■ **Exercise requirements**: Read through the records below and copy each line that uses the word "Urothelial".

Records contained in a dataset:

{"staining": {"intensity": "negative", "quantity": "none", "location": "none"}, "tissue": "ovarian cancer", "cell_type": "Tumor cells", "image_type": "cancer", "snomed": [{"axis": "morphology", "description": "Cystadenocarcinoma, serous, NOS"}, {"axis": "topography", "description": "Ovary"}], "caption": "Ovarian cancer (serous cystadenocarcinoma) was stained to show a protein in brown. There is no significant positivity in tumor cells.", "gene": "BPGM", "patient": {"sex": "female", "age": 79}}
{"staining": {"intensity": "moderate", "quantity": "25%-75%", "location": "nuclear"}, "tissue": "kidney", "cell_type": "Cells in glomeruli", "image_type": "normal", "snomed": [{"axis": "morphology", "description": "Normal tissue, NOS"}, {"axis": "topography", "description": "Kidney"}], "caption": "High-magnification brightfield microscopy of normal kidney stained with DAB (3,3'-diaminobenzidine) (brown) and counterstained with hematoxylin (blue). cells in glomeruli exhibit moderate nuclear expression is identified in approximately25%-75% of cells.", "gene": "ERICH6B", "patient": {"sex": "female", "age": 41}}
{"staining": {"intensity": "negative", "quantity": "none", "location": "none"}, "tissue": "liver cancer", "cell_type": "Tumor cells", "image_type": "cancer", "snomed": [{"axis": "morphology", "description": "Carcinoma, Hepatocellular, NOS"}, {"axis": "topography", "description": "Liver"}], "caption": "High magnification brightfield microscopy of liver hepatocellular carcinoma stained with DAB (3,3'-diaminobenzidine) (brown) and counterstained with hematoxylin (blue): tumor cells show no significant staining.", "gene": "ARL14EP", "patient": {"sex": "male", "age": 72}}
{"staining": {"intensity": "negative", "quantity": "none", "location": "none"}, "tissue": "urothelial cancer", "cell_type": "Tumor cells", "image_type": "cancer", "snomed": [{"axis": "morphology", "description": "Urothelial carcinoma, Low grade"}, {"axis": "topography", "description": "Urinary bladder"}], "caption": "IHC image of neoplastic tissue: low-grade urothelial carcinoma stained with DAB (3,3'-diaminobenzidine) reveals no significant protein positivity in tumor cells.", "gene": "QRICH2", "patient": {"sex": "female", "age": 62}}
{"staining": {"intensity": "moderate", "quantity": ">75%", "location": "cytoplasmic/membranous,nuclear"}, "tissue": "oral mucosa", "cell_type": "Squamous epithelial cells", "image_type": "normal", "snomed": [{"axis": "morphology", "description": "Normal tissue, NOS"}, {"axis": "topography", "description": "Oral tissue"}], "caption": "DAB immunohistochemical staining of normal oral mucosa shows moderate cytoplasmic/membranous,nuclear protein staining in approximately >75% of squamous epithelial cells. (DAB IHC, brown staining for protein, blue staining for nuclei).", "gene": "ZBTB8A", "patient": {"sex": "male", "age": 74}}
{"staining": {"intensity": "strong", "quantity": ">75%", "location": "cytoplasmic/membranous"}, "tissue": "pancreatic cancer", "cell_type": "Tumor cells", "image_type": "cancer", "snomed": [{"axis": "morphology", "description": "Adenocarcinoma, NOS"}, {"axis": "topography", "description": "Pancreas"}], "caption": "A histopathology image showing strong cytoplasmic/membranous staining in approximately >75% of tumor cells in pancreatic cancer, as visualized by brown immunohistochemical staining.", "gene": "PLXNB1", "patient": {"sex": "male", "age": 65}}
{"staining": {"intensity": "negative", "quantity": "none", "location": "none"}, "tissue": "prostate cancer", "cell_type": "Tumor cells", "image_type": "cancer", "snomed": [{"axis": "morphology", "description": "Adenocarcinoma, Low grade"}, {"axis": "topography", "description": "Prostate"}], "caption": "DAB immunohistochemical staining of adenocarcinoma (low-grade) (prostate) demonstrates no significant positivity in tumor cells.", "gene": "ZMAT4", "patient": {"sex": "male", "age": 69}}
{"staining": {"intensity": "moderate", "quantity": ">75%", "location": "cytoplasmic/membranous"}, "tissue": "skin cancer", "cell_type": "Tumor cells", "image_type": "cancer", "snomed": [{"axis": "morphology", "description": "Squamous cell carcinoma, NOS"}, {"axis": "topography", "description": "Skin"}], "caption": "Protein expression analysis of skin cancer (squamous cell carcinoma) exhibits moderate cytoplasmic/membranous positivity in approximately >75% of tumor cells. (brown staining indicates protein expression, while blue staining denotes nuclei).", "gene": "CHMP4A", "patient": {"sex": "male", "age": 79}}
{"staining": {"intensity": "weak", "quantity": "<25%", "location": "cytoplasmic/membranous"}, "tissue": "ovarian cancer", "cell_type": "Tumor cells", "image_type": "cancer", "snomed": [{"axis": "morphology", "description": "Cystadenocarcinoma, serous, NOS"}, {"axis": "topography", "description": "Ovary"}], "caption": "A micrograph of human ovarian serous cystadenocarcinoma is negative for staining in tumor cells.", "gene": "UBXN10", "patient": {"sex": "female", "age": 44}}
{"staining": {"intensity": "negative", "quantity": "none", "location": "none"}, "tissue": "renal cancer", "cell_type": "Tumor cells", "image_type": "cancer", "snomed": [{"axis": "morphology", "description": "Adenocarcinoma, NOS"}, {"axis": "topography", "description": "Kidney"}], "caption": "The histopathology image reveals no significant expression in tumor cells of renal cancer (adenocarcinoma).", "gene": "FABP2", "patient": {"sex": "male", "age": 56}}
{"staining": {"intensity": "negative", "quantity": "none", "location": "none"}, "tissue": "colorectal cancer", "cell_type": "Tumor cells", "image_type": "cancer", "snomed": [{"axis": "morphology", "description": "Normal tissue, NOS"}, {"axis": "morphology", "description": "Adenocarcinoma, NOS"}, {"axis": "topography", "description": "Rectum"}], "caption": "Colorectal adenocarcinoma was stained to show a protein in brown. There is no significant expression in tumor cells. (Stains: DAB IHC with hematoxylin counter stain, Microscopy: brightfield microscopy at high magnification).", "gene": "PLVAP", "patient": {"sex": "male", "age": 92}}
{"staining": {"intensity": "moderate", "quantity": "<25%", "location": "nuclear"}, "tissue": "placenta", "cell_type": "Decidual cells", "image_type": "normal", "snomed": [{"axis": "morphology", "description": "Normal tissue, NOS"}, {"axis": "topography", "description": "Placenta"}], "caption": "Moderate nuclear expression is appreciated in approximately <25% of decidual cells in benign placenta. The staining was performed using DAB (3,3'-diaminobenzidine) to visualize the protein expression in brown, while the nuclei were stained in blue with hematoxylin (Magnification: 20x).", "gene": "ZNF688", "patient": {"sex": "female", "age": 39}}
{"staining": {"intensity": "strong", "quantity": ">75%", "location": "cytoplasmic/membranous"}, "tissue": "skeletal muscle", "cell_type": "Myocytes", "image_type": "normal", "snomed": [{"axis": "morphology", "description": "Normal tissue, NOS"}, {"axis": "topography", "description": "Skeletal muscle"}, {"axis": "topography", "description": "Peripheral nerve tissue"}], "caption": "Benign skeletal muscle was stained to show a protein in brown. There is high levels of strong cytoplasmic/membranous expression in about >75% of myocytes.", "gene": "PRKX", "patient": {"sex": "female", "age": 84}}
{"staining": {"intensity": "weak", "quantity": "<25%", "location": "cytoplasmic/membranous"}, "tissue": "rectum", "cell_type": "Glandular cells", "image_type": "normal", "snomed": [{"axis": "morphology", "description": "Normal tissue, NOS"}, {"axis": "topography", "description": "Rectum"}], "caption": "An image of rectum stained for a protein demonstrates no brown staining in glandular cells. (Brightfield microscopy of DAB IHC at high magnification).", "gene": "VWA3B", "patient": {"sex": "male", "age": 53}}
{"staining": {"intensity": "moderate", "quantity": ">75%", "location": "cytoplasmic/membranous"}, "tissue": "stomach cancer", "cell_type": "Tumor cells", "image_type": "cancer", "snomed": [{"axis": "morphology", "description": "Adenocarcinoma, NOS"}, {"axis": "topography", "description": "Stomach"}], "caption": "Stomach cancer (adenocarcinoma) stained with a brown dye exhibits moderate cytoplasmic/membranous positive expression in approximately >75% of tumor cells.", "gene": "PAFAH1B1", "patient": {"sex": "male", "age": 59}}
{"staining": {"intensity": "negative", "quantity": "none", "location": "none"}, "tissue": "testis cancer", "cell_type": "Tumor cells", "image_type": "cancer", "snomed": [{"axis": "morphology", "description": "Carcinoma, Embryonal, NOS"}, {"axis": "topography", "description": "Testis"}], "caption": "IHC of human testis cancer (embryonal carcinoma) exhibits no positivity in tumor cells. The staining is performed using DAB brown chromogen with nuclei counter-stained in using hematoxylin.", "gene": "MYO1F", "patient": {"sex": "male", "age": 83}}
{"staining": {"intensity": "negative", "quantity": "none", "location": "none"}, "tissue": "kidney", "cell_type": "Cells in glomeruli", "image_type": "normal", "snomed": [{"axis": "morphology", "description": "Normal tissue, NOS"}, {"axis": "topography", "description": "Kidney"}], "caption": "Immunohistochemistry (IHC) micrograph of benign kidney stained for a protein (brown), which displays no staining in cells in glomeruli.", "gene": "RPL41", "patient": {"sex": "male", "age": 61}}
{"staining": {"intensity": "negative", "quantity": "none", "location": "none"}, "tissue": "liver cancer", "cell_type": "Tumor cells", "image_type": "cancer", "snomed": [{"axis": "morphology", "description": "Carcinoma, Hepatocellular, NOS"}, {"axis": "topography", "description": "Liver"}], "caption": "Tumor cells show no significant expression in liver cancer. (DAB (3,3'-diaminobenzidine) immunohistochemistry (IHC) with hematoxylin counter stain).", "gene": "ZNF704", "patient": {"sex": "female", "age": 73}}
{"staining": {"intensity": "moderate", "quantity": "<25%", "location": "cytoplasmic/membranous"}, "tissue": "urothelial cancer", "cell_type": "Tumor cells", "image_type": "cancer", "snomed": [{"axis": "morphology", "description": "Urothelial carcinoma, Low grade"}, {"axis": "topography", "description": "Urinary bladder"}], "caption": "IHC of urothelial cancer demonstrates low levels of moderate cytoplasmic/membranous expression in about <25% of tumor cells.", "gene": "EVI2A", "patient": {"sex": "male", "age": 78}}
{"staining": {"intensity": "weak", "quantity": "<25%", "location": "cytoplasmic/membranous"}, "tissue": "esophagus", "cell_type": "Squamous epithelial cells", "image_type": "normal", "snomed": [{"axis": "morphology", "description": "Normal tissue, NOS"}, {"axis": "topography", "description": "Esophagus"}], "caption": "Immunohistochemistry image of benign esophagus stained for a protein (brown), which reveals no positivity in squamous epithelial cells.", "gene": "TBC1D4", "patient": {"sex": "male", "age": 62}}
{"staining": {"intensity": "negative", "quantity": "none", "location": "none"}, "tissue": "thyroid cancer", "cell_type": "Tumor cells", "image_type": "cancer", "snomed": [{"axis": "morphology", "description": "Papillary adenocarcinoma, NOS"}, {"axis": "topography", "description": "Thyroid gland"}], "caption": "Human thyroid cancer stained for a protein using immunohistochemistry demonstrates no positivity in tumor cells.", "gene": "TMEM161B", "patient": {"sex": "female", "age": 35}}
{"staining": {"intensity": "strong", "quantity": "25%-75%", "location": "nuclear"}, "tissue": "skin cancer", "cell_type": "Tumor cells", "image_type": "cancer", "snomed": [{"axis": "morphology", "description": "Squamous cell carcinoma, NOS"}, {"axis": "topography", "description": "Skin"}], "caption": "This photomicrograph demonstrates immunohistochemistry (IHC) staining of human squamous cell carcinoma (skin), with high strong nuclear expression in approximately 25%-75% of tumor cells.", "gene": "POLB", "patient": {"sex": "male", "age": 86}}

■ **Exercise result**:
{"staining": {"intensity": "negative", "quantity": "none", "location": "none"}, "tissue": "urothelial cancer", "cell_type": "Tumor cells", "image_type": "cancer", "snomed": [{"axis": "morphology", "description": "Urothelial carcinoma, Low grade"}, {"axis": "topography", "description": "Urinary bladder"}], "caption": "IHC image of neoplastic tissue: low-grade urothelial carcinoma stained with DAB (3,3'-diaminobenzidine) reveals no significant protein positivity in tumor cells.", "gene": "QRICH2", "patient": {"sex": "female", "age": 62}}
{"staining": {"intensity": "moderate", "quantity": "<25%", "location": "cytoplasmic/membranous"}, "tissue": "urothelial cancer", "cell_type": "Tumor cells", "image_type": "cancer", "snomed": [{"axis": "morphology", "description": "Urothelial carcinoma, Low grade"}, {"axis": "topography", "description": "Urinary bladder"}], "caption": "IHC of urothelial cancer demonstrates low levels of moderate cytoplasmic/membranous expression in about <25% of tumor cells.", "gene": "EVI2A", "patient": {"sex": "male", "age": 78}}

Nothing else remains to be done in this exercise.